Study material

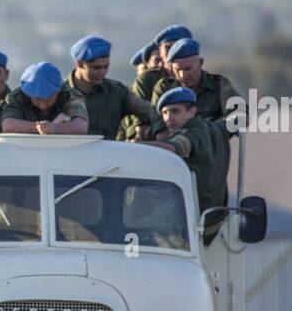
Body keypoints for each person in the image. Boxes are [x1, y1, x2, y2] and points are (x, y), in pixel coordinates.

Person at [142, 86, 230, 243]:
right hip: (214, 221)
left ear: (192, 111)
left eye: (175, 111)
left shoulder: (191, 134)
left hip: (190, 228)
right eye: (165, 113)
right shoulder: (216, 129)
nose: (168, 118)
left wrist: (132, 148)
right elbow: (236, 122)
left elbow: (175, 147)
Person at [64, 34, 157, 140]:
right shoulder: (59, 93)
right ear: (80, 64)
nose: (103, 72)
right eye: (96, 68)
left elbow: (151, 112)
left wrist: (141, 124)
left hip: (107, 155)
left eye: (106, 66)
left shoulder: (117, 92)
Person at [151, 37, 241, 127]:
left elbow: (240, 115)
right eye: (177, 70)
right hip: (173, 140)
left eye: (188, 69)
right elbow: (158, 128)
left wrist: (212, 130)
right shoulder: (164, 87)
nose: (183, 75)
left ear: (200, 63)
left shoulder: (218, 85)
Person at [0, 62, 88, 135]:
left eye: (49, 100)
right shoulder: (18, 96)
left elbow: (81, 126)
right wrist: (39, 128)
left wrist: (53, 128)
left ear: (58, 91)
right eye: (37, 100)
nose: (43, 106)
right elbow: (8, 125)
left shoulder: (70, 95)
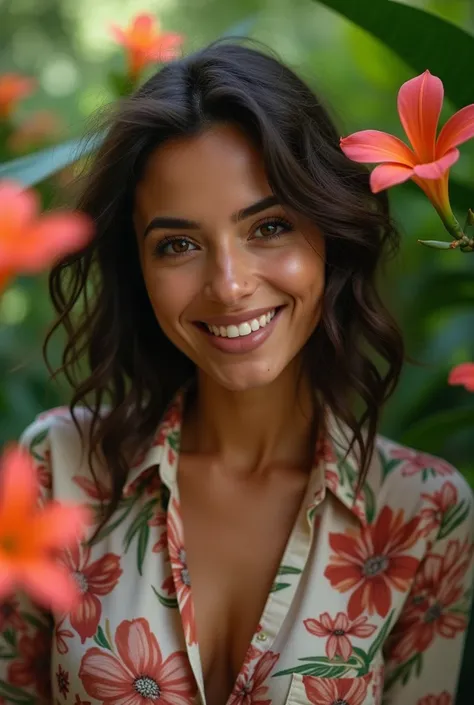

Work required
Work out how many lines in this material include the word "shoulder", and reply with that number alone.

Expected answer
8